Exercise aim:
When you reach the line that contains "left wrist: (192, 200)" in the data below, start reproducing lines exactly, and stop after the line that contains "left wrist: (331, 191)".

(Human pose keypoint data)
#####

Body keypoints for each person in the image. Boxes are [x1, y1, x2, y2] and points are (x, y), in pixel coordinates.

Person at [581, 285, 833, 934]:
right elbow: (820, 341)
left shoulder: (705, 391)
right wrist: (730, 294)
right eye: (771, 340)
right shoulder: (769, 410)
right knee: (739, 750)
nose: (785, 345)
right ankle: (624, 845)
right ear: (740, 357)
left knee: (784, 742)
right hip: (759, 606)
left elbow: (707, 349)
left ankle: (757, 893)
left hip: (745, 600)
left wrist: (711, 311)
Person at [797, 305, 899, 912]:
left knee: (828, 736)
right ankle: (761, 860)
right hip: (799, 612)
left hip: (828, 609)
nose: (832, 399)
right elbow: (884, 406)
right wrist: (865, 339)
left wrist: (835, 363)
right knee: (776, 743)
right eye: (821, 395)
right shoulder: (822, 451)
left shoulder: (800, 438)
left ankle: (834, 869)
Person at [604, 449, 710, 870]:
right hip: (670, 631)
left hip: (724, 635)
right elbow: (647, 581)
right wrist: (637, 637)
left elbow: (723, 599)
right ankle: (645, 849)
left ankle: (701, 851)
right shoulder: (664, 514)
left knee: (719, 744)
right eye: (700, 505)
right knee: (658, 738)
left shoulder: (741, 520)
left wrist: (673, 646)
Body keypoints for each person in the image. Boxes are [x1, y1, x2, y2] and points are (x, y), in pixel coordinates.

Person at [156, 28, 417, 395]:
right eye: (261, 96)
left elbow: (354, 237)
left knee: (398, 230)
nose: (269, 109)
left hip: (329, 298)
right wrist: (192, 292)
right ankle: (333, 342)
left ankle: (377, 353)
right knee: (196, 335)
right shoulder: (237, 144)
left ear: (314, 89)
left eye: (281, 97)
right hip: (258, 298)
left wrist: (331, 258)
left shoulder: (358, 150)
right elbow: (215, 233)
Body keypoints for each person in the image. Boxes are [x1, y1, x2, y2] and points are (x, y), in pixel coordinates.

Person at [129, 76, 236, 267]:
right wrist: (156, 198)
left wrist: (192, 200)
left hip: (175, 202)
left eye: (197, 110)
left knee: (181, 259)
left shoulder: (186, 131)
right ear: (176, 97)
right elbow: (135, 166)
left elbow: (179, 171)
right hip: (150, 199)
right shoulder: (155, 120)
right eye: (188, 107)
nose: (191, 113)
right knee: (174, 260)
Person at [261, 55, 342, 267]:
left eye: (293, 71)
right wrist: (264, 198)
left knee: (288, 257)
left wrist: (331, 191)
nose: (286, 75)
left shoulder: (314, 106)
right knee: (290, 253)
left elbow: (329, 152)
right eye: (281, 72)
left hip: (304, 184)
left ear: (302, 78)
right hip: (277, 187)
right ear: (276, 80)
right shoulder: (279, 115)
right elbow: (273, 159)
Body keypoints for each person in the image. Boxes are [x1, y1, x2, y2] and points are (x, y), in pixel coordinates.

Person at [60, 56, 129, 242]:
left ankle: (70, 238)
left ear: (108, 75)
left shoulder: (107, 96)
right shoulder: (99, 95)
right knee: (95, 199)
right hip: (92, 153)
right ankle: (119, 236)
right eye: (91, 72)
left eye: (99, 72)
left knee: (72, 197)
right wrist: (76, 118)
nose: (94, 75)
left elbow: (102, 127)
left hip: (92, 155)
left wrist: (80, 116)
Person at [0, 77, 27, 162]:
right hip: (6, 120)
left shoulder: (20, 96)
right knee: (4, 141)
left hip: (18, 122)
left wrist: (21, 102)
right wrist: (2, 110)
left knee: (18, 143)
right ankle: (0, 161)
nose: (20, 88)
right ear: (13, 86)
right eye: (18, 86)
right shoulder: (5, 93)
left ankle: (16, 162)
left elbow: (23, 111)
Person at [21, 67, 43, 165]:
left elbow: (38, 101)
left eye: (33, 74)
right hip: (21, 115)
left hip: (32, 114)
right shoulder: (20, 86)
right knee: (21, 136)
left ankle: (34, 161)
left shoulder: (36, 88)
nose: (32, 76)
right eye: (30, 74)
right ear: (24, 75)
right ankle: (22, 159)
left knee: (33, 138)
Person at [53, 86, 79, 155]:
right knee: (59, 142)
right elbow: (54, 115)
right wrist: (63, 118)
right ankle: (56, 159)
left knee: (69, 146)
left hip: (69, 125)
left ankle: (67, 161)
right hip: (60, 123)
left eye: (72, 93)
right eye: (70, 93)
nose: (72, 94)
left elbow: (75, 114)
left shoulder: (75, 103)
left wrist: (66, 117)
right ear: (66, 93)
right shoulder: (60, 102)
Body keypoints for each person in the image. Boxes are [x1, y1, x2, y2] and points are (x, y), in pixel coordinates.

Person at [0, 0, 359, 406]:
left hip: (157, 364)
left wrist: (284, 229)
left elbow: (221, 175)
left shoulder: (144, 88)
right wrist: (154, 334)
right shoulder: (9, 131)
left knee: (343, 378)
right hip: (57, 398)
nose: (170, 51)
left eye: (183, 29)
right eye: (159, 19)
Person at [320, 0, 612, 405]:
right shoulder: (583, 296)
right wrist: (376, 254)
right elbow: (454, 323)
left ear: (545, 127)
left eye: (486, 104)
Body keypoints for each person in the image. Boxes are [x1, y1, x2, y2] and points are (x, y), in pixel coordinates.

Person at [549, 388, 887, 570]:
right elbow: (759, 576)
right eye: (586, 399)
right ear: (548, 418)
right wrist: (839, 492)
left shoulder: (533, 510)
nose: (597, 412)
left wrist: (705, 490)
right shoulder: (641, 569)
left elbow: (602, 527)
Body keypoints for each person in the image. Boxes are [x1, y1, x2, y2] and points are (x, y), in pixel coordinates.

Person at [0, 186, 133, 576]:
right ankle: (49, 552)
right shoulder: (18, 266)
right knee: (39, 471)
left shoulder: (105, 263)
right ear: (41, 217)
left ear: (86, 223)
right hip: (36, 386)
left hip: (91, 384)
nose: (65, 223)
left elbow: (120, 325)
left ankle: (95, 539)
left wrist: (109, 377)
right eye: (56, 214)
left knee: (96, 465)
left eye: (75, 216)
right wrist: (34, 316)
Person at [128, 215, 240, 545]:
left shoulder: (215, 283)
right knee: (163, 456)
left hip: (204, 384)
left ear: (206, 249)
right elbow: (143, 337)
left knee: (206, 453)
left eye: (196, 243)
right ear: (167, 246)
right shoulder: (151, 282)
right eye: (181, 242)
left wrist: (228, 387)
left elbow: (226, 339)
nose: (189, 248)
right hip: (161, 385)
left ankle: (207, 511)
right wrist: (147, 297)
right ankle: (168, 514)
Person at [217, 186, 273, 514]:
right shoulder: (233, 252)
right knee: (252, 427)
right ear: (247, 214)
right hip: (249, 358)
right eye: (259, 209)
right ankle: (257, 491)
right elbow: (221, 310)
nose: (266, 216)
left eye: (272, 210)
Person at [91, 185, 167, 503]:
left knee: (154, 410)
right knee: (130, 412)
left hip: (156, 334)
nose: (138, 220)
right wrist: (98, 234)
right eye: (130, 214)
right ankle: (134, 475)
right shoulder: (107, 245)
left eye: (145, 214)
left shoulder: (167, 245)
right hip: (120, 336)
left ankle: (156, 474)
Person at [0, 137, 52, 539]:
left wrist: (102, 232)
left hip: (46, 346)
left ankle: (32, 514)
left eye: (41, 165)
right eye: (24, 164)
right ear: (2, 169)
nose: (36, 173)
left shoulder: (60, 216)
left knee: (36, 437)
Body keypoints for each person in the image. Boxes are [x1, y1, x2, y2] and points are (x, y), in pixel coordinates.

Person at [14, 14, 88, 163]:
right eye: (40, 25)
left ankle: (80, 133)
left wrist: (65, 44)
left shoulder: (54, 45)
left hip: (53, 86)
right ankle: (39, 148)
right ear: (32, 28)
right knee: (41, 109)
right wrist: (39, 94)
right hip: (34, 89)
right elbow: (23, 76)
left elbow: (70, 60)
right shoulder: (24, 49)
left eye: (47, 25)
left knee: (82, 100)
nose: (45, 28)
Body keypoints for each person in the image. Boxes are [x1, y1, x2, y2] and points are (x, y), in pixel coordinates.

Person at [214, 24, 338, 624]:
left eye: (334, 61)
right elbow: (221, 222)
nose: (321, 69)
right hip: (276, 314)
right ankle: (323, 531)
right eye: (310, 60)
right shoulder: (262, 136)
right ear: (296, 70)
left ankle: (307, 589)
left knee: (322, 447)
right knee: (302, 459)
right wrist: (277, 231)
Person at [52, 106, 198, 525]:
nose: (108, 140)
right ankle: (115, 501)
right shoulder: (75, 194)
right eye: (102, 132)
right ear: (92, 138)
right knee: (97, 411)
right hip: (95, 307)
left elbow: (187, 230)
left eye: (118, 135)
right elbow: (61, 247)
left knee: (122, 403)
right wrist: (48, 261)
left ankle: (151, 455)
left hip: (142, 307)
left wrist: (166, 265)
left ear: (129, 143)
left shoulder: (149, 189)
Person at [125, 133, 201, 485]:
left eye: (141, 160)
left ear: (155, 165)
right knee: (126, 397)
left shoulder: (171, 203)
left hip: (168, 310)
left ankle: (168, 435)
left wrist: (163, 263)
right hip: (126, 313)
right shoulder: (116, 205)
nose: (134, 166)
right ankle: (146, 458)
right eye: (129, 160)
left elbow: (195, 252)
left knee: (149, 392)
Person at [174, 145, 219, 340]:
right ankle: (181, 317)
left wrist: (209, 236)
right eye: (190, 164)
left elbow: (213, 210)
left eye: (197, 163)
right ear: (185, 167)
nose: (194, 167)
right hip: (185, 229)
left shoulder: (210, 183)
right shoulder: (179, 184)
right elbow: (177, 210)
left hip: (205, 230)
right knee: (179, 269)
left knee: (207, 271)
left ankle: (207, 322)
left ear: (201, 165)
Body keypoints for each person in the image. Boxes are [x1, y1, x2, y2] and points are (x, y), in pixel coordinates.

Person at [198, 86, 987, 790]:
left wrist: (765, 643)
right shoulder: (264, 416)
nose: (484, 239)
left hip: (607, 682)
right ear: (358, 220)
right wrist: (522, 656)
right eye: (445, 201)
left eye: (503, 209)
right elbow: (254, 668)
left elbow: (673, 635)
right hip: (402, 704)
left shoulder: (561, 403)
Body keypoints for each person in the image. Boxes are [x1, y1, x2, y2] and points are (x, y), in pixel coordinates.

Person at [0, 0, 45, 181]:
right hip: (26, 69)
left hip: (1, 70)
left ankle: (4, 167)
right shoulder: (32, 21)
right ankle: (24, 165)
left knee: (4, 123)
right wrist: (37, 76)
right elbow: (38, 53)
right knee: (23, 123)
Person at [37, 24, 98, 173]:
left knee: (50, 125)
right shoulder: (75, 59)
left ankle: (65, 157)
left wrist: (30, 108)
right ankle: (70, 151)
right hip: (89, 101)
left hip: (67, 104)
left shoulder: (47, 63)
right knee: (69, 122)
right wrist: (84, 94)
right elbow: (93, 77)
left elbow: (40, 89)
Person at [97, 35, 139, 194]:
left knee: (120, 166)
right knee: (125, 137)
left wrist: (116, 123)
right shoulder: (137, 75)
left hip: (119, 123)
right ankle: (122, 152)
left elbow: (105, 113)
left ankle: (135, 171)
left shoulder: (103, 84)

#####

Result of the exercise:
left wrist: (192, 200)
left hip: (175, 202)
left eye: (197, 110)
left knee: (181, 259)
left shoulder: (186, 131)
right ear: (176, 97)
right elbow: (135, 166)
left elbow: (179, 171)
right hip: (150, 199)
right shoulder: (155, 120)
right eye: (188, 107)
nose: (191, 113)
right knee: (174, 260)
Person at [261, 55, 342, 267]:
left eye: (293, 71)
right wrist: (264, 198)
left knee: (288, 257)
left wrist: (331, 191)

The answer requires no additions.